Pier 2 opened in May 2014 and provides active recreation facilities on a former warehouse dock.
Pier 4 incorporates an area of sandy beach and is planted with native species to assist its ongoing evolution as a protected habitat preserve. It was built from the remnants of a railroad float transfer bridge that settled on the river bed.
A distinctive feature of the Brooklyn Bridge Park is the extensive water quality management system that is integrated into the landscape design. A system of vegetated swales and water quality ponds improve the quality of stormwater run-off before it is discharged in to the East River.
Design of the foreshore treatment has created new inter-tidal marine habitats through the use of stone revetments. Bio-diversity has also been enhanced by extensive planting of trees, shrubs and groundcovers combined with construction of wetlands.
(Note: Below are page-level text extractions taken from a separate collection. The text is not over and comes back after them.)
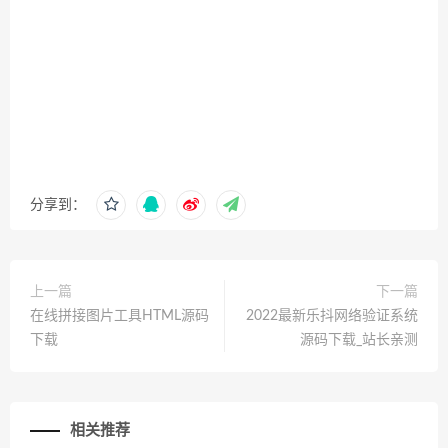
分享到：
上一篇
下一篇
在线拼接图片工具HTML源码
2022最新乐抖网络验证系统
下载
源码下载_站长亲测
相关推荐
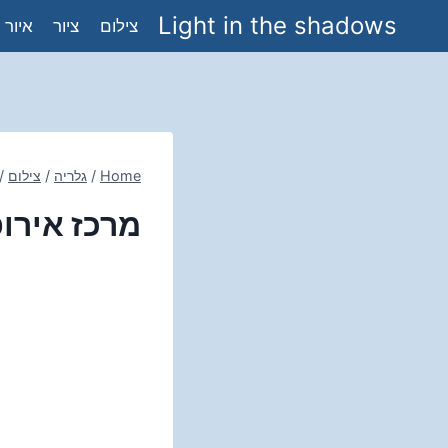
Ski
Light in the shadows
צילום
ציור
איור
t
conten
Home
/
גלריה
/
צילום
/
מרכז אירו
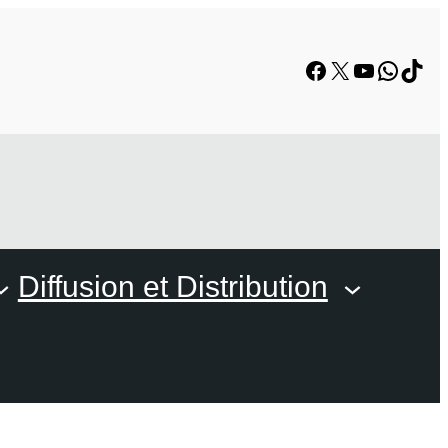
Facebook
X
YouTube
Whats
TikT
Diffusion et Distribution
A new hotel has been constructed along the eastern of the Park adjoining Pier 1 that incorporates roof gardens that are visible from the Brooklyn Heights Promenade above. Pedestrian access between Park and the upper walkway of the Promenade is provided by a new bridge.
The Brooklyn Bridge Park Corporation is responsible for the planning, construction, maintenance, and operation of the Park. The Corporation is a not-for-profit organisation with a mission to "create and maintain a world class park that is a recreational, environmental and cultural destination enjoyed by residents of, and visitors to, New York City". So far it has fulfilled that mission exceptionally well.